## The problem
Write again exactly the lines in the listing below, starting at the line with "thumb ip: (387, 210)" and ending at the line with "index tip: (432, 374)", both included. Pictures are not copied.

## Data for the task
▬▬▬▬▬▬
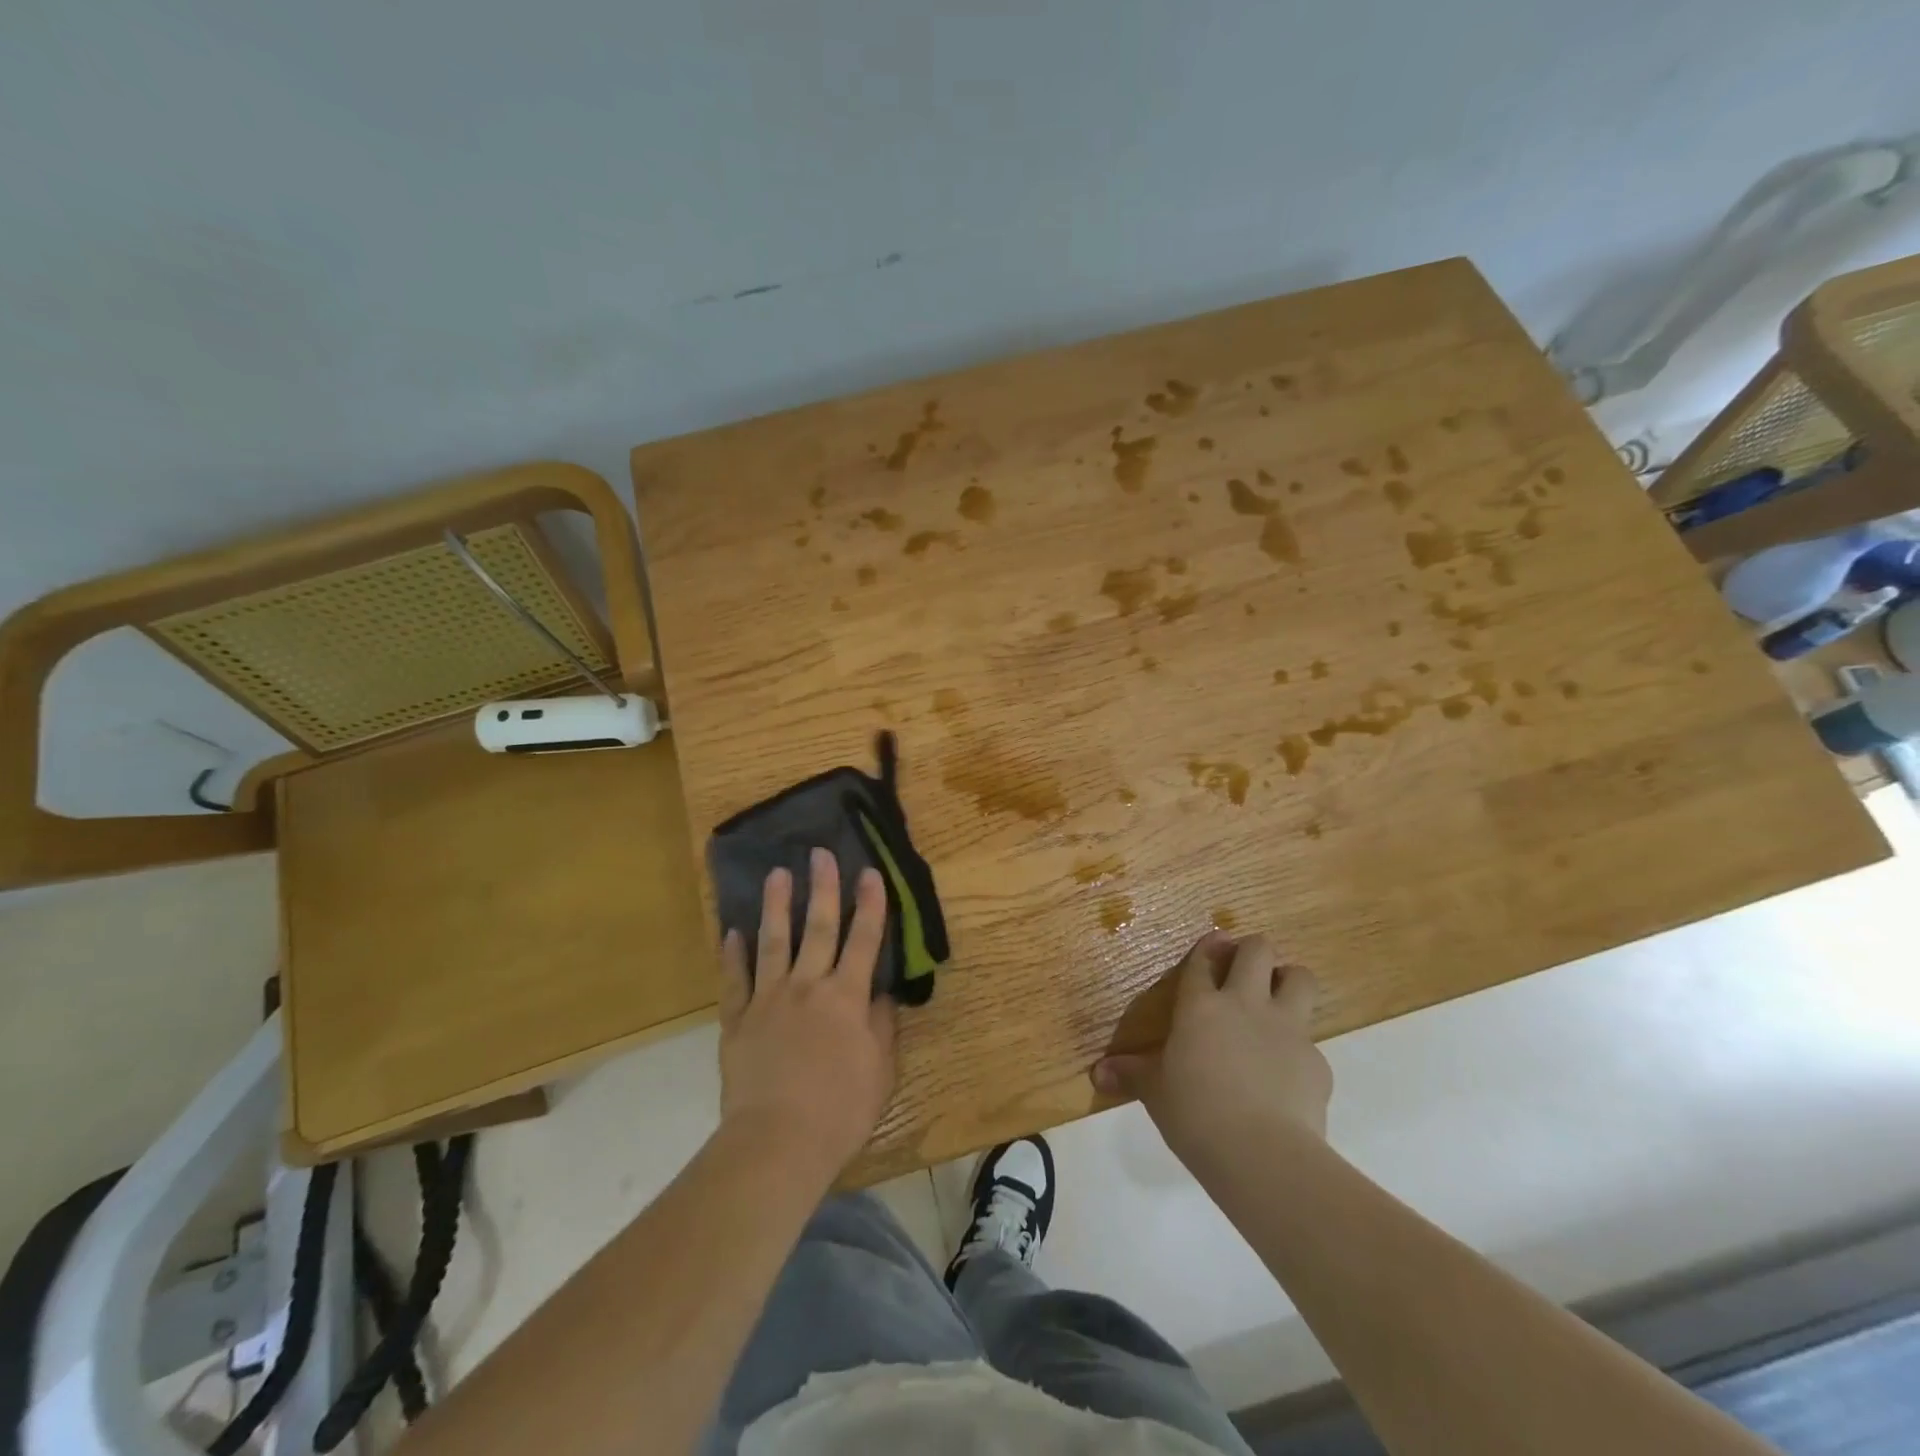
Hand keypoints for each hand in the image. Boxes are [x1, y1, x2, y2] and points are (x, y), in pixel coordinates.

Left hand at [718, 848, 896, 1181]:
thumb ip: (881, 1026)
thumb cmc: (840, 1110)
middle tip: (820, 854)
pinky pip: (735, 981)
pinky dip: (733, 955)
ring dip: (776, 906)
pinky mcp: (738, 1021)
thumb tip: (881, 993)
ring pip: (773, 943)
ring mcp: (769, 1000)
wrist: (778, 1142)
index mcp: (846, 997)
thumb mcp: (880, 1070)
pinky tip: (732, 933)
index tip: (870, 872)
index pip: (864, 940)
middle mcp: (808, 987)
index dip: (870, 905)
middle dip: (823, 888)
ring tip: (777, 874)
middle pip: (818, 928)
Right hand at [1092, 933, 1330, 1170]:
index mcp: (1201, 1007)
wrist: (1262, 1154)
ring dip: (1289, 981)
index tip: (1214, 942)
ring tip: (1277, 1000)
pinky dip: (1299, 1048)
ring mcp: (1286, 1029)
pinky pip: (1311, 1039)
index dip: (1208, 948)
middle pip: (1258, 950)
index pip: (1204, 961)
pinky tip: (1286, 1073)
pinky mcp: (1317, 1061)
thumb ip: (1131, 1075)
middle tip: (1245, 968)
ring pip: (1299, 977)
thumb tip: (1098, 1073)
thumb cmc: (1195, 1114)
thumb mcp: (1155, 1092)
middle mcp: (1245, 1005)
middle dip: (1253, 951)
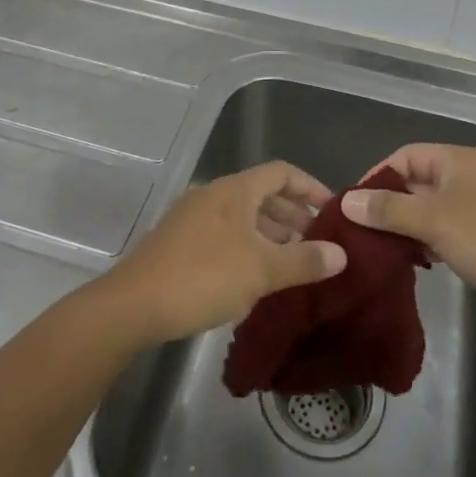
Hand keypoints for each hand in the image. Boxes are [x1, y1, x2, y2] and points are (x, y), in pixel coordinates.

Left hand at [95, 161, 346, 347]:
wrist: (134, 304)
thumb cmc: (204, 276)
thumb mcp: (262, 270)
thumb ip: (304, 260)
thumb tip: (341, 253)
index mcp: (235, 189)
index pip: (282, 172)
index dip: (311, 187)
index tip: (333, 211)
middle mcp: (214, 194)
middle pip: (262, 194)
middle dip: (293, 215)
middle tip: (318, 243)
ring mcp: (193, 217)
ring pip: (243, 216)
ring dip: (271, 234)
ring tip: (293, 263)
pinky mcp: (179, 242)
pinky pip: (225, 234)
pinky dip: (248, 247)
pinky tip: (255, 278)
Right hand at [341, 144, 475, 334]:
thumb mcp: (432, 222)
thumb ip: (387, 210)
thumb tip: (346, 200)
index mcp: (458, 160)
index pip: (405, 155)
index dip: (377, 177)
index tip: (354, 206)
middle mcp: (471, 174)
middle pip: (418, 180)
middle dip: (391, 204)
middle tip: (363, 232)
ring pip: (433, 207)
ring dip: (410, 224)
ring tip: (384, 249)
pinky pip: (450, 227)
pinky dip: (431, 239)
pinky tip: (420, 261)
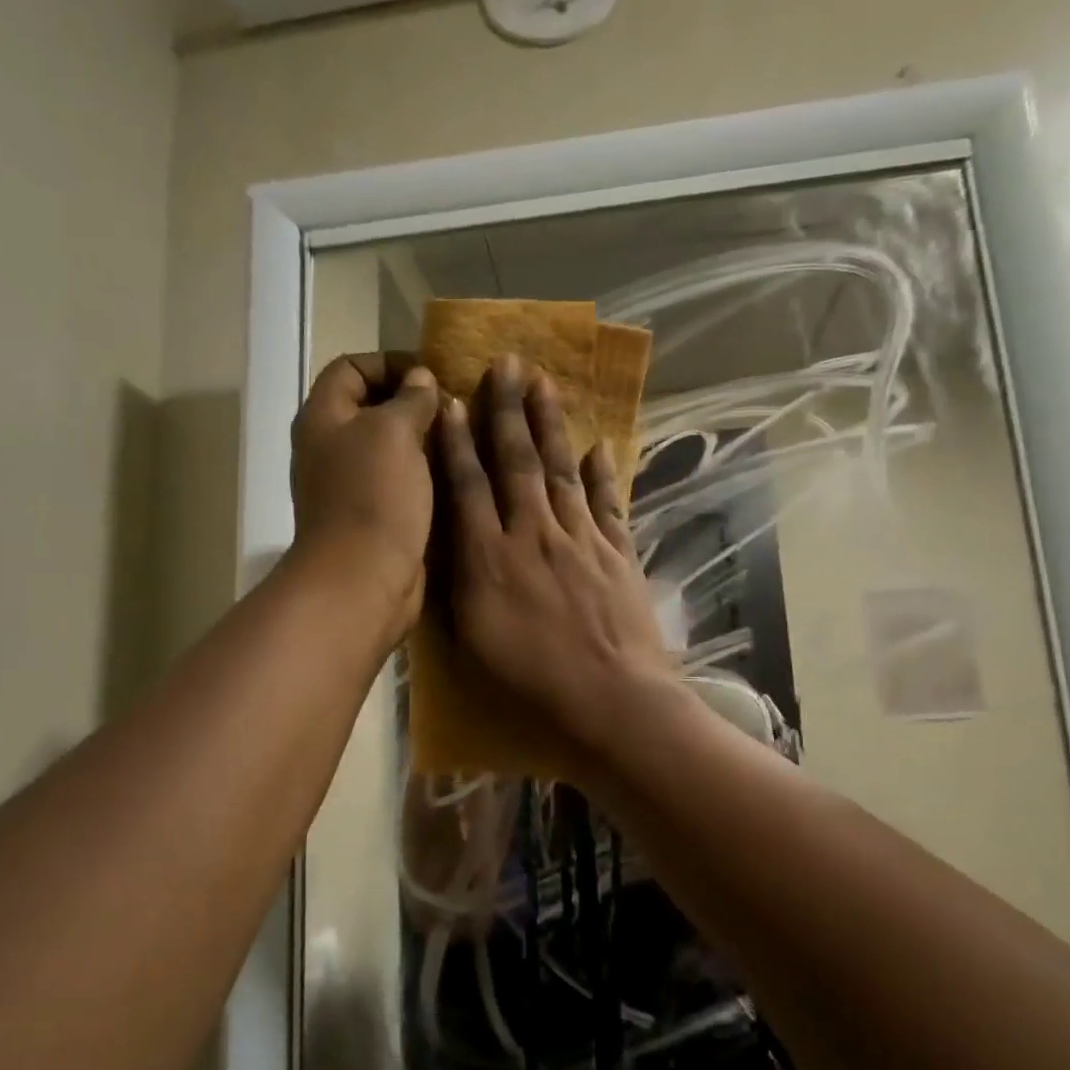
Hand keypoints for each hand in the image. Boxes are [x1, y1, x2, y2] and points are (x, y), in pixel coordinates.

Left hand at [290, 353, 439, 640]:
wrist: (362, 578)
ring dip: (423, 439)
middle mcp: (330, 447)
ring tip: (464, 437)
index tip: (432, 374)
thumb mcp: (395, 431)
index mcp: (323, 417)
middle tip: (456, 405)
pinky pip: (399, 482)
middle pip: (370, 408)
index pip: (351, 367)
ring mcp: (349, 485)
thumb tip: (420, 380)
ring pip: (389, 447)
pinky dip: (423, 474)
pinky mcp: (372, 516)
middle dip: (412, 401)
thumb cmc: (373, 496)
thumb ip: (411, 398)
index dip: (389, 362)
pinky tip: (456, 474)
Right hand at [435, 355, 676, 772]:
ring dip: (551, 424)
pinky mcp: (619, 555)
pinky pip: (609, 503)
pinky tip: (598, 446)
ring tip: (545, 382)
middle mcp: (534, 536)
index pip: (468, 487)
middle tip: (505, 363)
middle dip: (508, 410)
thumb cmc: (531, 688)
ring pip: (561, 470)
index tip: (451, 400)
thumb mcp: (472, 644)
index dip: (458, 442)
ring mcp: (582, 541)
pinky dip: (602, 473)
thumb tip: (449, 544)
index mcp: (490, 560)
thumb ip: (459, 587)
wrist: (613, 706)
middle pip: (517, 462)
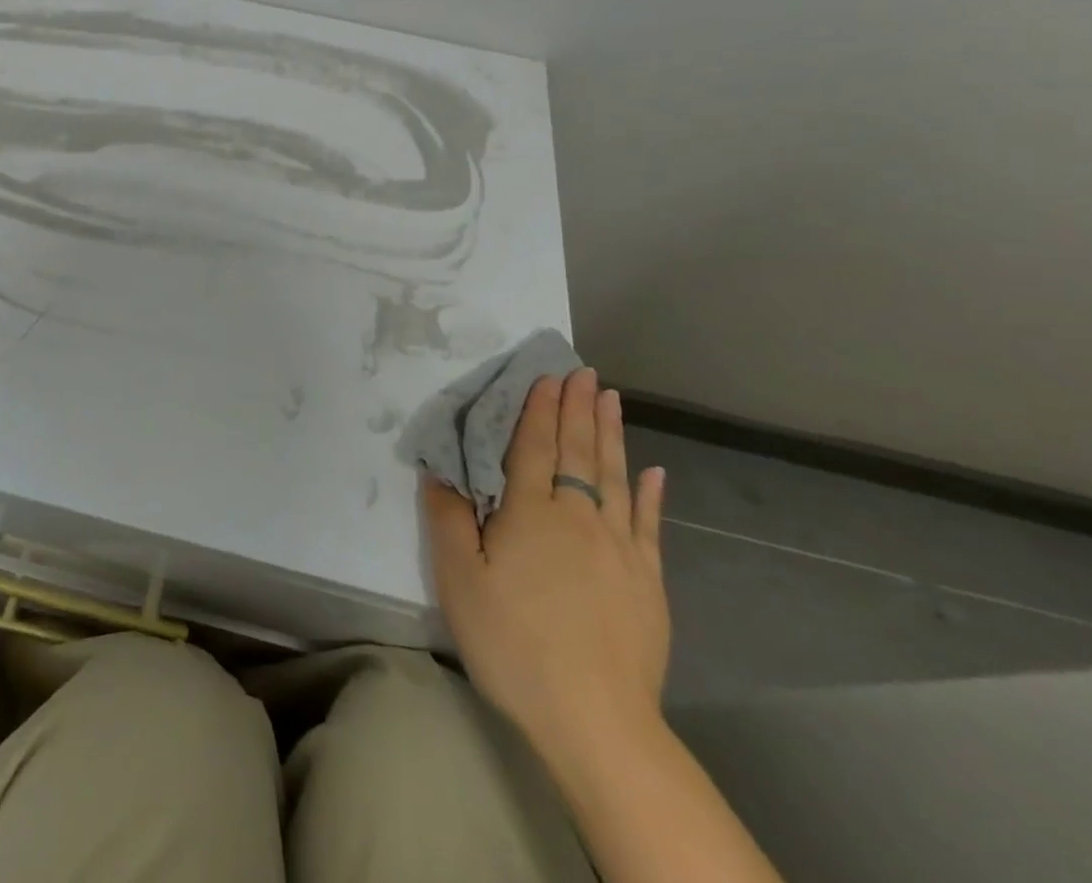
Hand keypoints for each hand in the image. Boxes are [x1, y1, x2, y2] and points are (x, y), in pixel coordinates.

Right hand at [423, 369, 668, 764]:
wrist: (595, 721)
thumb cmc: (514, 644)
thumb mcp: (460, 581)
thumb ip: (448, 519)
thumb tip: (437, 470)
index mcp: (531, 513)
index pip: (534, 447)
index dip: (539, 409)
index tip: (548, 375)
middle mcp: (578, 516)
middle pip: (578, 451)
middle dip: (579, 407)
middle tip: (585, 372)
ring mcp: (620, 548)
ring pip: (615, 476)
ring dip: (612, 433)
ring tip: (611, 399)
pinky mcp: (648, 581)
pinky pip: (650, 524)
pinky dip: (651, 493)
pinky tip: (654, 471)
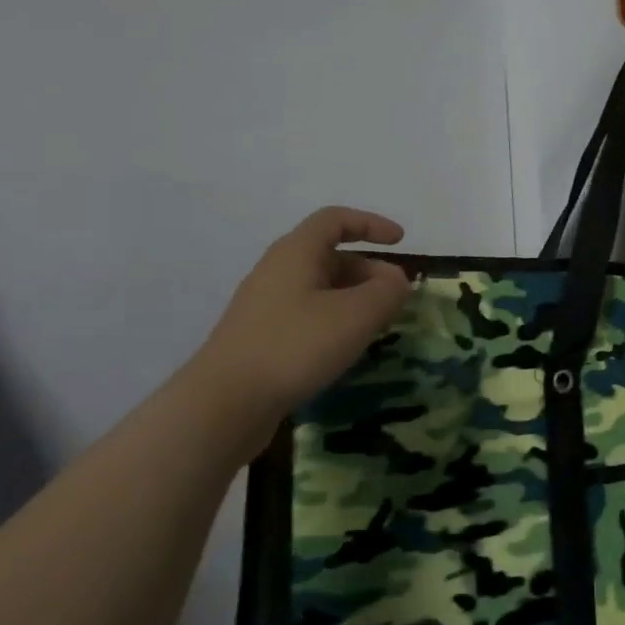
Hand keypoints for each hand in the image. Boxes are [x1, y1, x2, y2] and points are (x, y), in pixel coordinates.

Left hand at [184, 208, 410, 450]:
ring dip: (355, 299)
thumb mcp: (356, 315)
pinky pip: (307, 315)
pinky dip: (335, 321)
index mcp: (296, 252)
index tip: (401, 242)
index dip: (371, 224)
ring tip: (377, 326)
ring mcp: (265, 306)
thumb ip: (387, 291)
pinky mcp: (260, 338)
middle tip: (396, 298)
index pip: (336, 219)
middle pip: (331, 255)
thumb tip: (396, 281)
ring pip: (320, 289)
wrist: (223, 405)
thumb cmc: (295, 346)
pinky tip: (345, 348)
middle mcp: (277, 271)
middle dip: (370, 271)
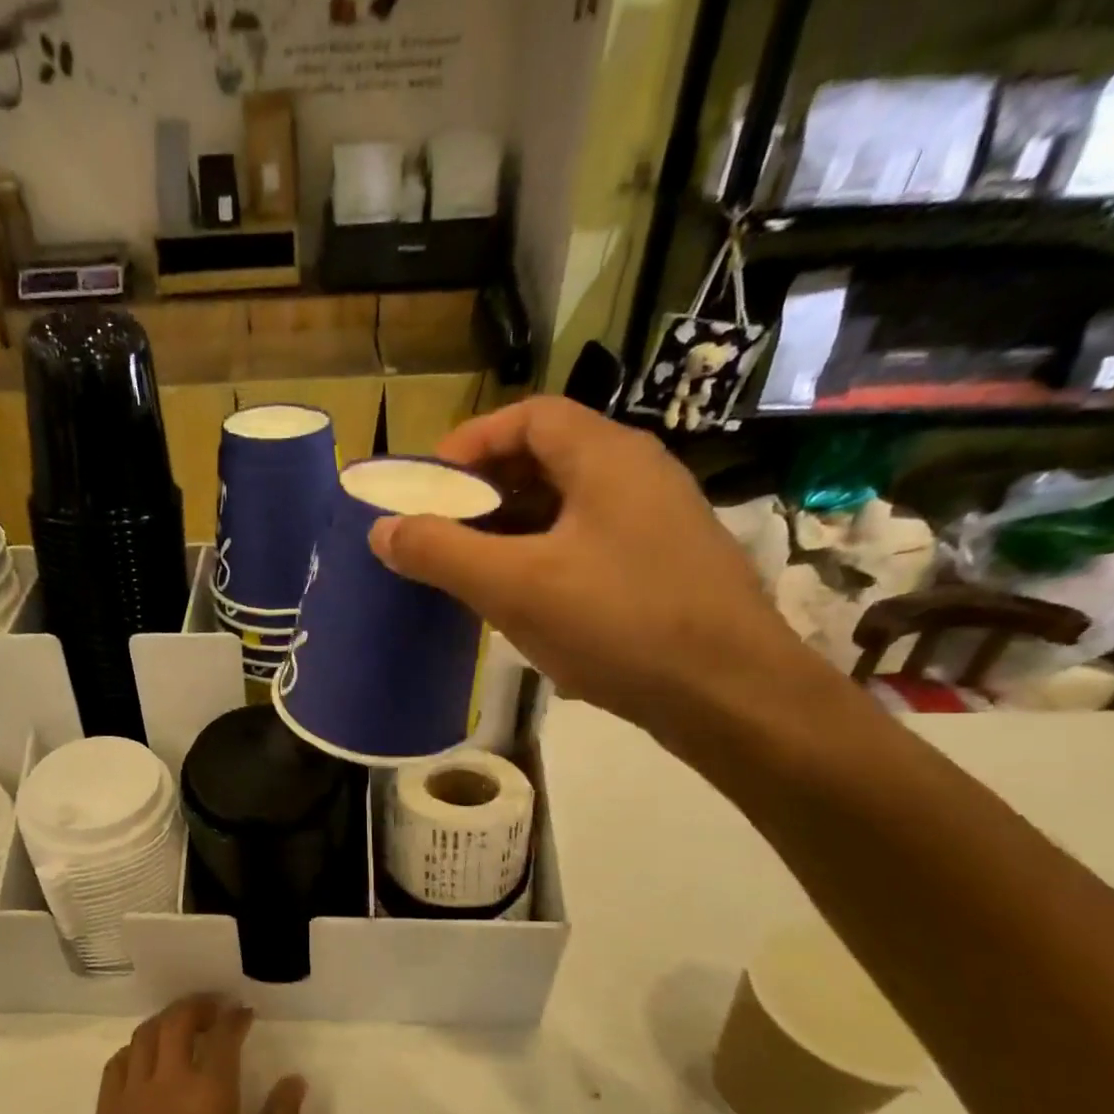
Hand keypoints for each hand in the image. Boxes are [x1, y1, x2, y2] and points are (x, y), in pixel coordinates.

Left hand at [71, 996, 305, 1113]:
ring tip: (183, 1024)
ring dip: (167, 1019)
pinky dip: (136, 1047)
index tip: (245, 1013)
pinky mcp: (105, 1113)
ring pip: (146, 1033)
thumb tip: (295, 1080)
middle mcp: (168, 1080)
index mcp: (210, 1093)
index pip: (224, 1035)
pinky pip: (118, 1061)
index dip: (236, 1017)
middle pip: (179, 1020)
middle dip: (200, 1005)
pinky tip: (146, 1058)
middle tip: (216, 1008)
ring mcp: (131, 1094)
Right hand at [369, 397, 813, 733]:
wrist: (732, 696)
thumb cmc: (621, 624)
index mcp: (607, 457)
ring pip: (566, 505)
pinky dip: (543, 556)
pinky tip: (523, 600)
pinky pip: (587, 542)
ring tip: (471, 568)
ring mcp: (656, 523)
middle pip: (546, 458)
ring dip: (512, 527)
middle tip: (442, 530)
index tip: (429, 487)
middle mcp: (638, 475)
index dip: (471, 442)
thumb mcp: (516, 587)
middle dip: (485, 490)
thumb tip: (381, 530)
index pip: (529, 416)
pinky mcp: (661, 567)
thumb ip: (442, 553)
▬▬▬▬▬▬
## Result
thumb ip: (387, 210)
thumb tip: (346, 200)
index mcp: (458, 160)
index pip: (405, 155)
index dip: (377, 177)
index tip: (354, 206)
middle mcp: (471, 174)
middle pip: (418, 180)
middle dip: (391, 204)
middle tip: (363, 232)
ring pip: (433, 207)
ring dip: (410, 224)
ring tip: (384, 249)
pinky pip: (450, 227)
pinky dip: (431, 239)
pinky tip: (420, 261)
Hand keypoints for each hand in the image. Boxes are [x1, y1, x2, y2] and points are (x, y), in pixel coordinates.

Left hand at [290, 353, 439, 640]:
wrist: (362, 578)
ring dip: (423, 439)
middle mcp: (330, 447)
ring tip: (464, 437)
index tip: (432, 374)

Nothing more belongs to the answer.